_EXERCISE PROMPT:_ The answer must be an exact copy of the records, with no pictures in it.
┌────────
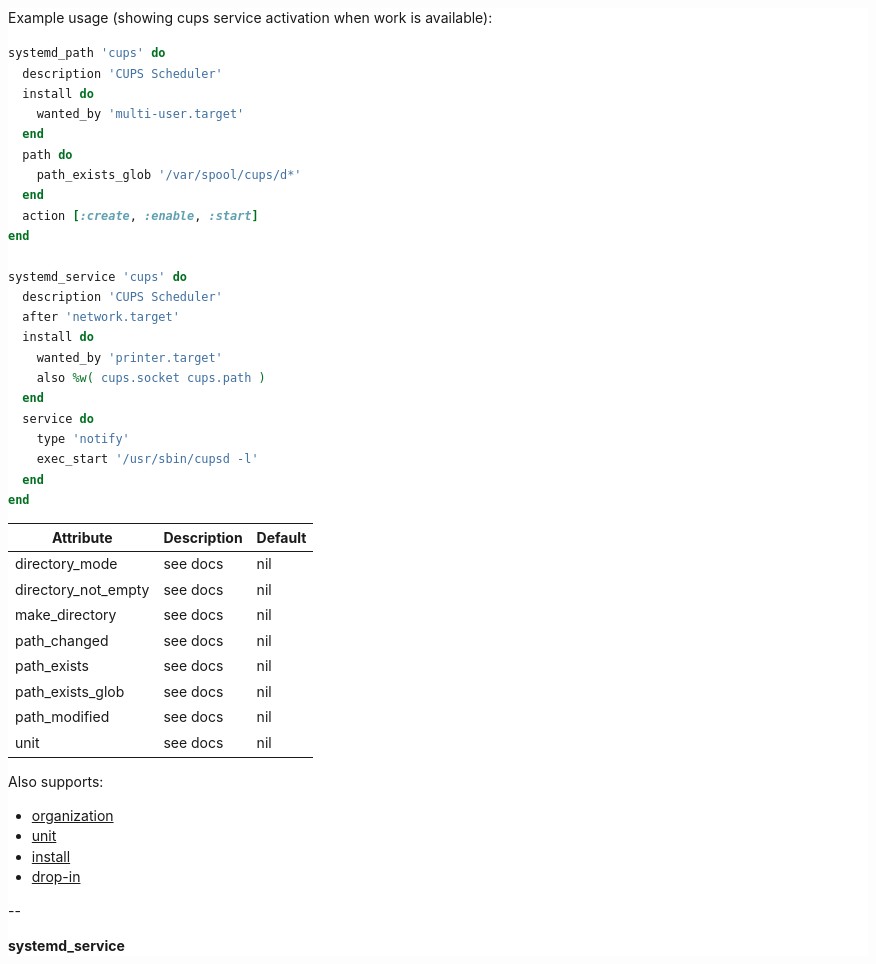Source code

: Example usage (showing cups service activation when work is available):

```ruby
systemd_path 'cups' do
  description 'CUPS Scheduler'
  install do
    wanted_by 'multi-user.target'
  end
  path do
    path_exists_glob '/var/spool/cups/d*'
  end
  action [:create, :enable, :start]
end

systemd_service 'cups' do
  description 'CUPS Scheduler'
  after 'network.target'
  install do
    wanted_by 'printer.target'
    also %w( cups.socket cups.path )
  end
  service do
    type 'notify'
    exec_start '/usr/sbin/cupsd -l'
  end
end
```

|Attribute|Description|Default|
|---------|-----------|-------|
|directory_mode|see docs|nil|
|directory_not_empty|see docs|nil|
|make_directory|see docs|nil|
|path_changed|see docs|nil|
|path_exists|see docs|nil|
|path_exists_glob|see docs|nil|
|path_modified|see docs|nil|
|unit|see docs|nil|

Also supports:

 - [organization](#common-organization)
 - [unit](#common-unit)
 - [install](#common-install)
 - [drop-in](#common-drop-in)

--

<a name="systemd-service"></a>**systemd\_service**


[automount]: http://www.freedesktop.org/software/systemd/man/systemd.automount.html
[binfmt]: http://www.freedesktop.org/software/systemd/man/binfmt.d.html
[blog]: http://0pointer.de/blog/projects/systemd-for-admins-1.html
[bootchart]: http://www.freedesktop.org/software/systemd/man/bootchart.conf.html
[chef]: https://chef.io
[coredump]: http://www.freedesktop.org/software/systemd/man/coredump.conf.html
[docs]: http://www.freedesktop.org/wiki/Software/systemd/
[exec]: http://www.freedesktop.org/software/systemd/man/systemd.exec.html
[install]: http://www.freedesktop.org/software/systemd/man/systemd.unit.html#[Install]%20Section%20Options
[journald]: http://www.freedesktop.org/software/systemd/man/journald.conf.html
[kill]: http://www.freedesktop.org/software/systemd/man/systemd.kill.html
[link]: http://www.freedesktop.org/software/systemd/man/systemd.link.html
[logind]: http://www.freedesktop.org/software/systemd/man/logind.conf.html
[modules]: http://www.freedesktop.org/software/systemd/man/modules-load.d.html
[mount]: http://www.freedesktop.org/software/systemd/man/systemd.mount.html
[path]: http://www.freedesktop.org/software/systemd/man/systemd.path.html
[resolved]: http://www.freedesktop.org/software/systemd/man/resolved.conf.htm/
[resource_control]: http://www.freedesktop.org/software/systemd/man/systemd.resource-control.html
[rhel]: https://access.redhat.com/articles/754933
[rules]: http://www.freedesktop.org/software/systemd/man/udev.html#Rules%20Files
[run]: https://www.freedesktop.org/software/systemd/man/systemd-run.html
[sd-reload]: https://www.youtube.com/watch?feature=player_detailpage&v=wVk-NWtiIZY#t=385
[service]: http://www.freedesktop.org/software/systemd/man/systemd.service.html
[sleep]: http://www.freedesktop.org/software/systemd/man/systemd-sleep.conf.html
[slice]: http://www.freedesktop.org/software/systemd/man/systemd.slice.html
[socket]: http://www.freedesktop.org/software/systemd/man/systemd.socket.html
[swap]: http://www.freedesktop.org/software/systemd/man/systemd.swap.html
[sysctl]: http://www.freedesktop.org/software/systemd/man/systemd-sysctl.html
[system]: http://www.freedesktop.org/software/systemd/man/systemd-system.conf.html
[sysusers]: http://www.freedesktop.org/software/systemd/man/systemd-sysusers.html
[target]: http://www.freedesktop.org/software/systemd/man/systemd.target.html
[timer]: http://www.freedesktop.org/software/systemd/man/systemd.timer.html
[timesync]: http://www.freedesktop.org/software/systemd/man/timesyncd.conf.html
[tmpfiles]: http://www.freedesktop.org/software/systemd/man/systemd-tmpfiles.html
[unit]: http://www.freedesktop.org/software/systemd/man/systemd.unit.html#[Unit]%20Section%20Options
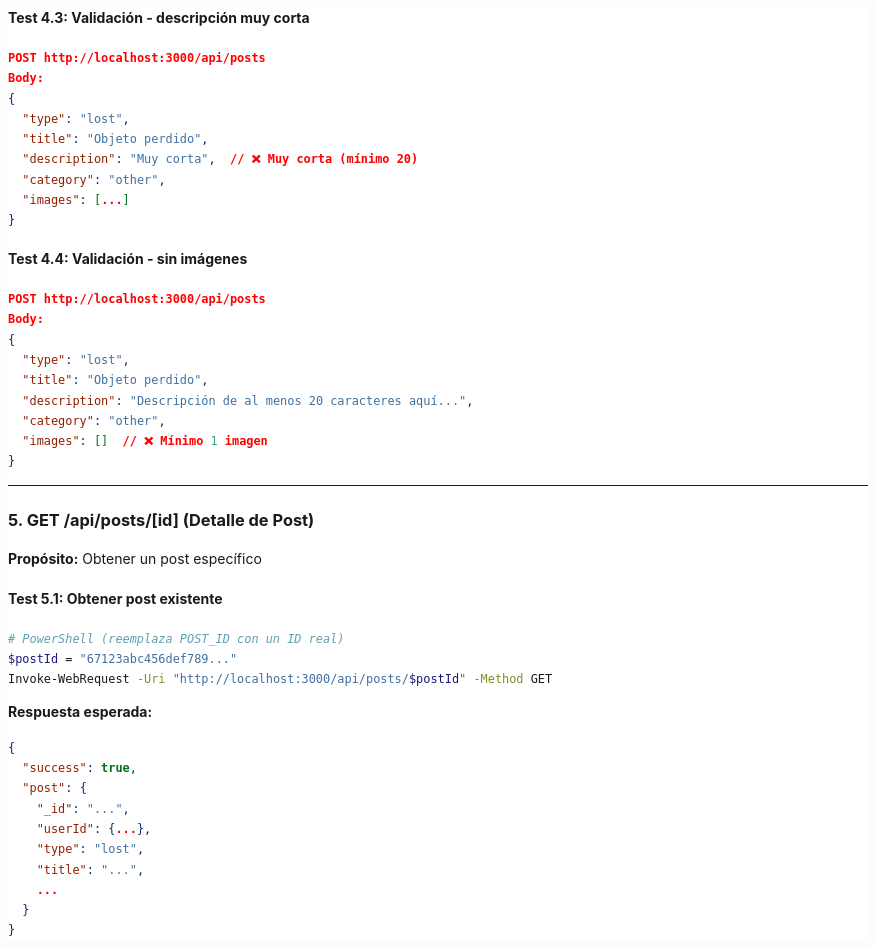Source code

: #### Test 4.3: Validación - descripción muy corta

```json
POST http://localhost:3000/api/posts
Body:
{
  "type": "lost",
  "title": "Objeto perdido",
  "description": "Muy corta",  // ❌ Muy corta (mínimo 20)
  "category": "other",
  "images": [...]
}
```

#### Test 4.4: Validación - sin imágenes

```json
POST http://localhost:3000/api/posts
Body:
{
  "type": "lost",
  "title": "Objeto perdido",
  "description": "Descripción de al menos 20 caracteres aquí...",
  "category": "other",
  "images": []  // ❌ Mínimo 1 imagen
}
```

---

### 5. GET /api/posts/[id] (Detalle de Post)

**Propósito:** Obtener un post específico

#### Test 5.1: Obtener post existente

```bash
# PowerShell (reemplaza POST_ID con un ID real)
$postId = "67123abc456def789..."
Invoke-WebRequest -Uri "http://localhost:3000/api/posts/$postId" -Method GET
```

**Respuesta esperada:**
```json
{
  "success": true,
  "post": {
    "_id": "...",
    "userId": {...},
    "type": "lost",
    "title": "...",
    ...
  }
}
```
└────────
_RESPONSE AREA:_
Source code

: Example usage (showing cups service activation when work is available):

```ruby
systemd_path 'cups' do
  description 'CUPS Scheduler'
  install do
    wanted_by 'multi-user.target'
  end
  path do
    path_exists_glob '/var/spool/cups/d*'
  end
  action [:create, :enable, :start]
end

systemd_service 'cups' do
  description 'CUPS Scheduler'
  after 'network.target'
  install do
    wanted_by 'printer.target'
    also %w( cups.socket cups.path )
  end
  service do
    type 'notify'
    exec_start '/usr/sbin/cupsd -l'
  end
end
```

|Attribute|Description|Default|
|---------|-----------|-------|
|directory_mode|see docs|nil|
|directory_not_empty|see docs|nil|
|make_directory|see docs|nil|
|path_changed|see docs|nil|
|path_exists|see docs|nil|
|path_exists_glob|see docs|nil|
|path_modified|see docs|nil|
|unit|see docs|nil|

Also supports:

 - [organization](#common-organization)
 - [unit](#common-unit)
 - [install](#common-install)
 - [drop-in](#common-drop-in)

--

<a name="systemd-service"></a>**systemd\_service**


[automount]: http://www.freedesktop.org/software/systemd/man/systemd.automount.html
[binfmt]: http://www.freedesktop.org/software/systemd/man/binfmt.d.html
[blog]: http://0pointer.de/blog/projects/systemd-for-admins-1.html
[bootchart]: http://www.freedesktop.org/software/systemd/man/bootchart.conf.html
[chef]: https://chef.io
[coredump]: http://www.freedesktop.org/software/systemd/man/coredump.conf.html
[docs]: http://www.freedesktop.org/wiki/Software/systemd/
[exec]: http://www.freedesktop.org/software/systemd/man/systemd.exec.html
[install]: http://www.freedesktop.org/software/systemd/man/systemd.unit.html#[Install]%20Section%20Options
[journald]: http://www.freedesktop.org/software/systemd/man/journald.conf.html
[kill]: http://www.freedesktop.org/software/systemd/man/systemd.kill.html
[link]: http://www.freedesktop.org/software/systemd/man/systemd.link.html
[logind]: http://www.freedesktop.org/software/systemd/man/logind.conf.html
[modules]: http://www.freedesktop.org/software/systemd/man/modules-load.d.html
[mount]: http://www.freedesktop.org/software/systemd/man/systemd.mount.html
[path]: http://www.freedesktop.org/software/systemd/man/systemd.path.html
[resolved]: http://www.freedesktop.org/software/systemd/man/resolved.conf.htm/
[resource_control]: http://www.freedesktop.org/software/systemd/man/systemd.resource-control.html
[rhel]: https://access.redhat.com/articles/754933
[rules]: http://www.freedesktop.org/software/systemd/man/udev.html#Rules%20Files
[run]: https://www.freedesktop.org/software/systemd/man/systemd-run.html
[sd-reload]: https://www.youtube.com/watch?feature=player_detailpage&v=wVk-NWtiIZY#t=385
[service]: http://www.freedesktop.org/software/systemd/man/systemd.service.html
[sleep]: http://www.freedesktop.org/software/systemd/man/systemd-sleep.conf.html
[slice]: http://www.freedesktop.org/software/systemd/man/systemd.slice.html
[socket]: http://www.freedesktop.org/software/systemd/man/systemd.socket.html
[swap]: http://www.freedesktop.org/software/systemd/man/systemd.swap.html
[sysctl]: http://www.freedesktop.org/software/systemd/man/systemd-sysctl.html
[system]: http://www.freedesktop.org/software/systemd/man/systemd-system.conf.html
[sysusers]: http://www.freedesktop.org/software/systemd/man/systemd-sysusers.html
[target]: http://www.freedesktop.org/software/systemd/man/systemd.target.html
[timer]: http://www.freedesktop.org/software/systemd/man/systemd.timer.html
[timesync]: http://www.freedesktop.org/software/systemd/man/timesyncd.conf.html
[tmpfiles]: http://www.freedesktop.org/software/systemd/man/systemd-tmpfiles.html
[unit]: http://www.freedesktop.org/software/systemd/man/systemd.unit.html#[Unit]%20Section%20Options
Source code

: #### Test 4.3: Validación - descripción muy corta

```json
POST http://localhost:3000/api/posts
Body:
{
  "type": "lost",
  "title": "Objeto perdido",
  "description": "Muy corta",  // ❌ Muy corta (mínimo 20)
  "category": "other",
  "images": [...]
}
```

#### Test 4.4: Validación - sin imágenes

```json
POST http://localhost:3000/api/posts
Body:
{
  "type": "lost",
  "title": "Objeto perdido",
  "description": "Descripción de al menos 20 caracteres aquí...",
  "category": "other",
  "images": []  // ❌ Mínimo 1 imagen
}
```

---

### 5. GET /api/posts/[id] (Detalle de Post)

**Propósito:** Obtener un post específico

#### Test 5.1: Obtener post existente

```bash
# PowerShell (reemplaza POST_ID con un ID real)
$postId = "67123abc456def789..."
Invoke-WebRequest -Uri "http://localhost:3000/api/posts/$postId" -Method GET
```

**Respuesta esperada:**
```json
{
  "success": true,
  "post": {
    "_id": "...",
    "userId": {...},
    "type": "lost",
    "title": "...",
    ...
  }
}
```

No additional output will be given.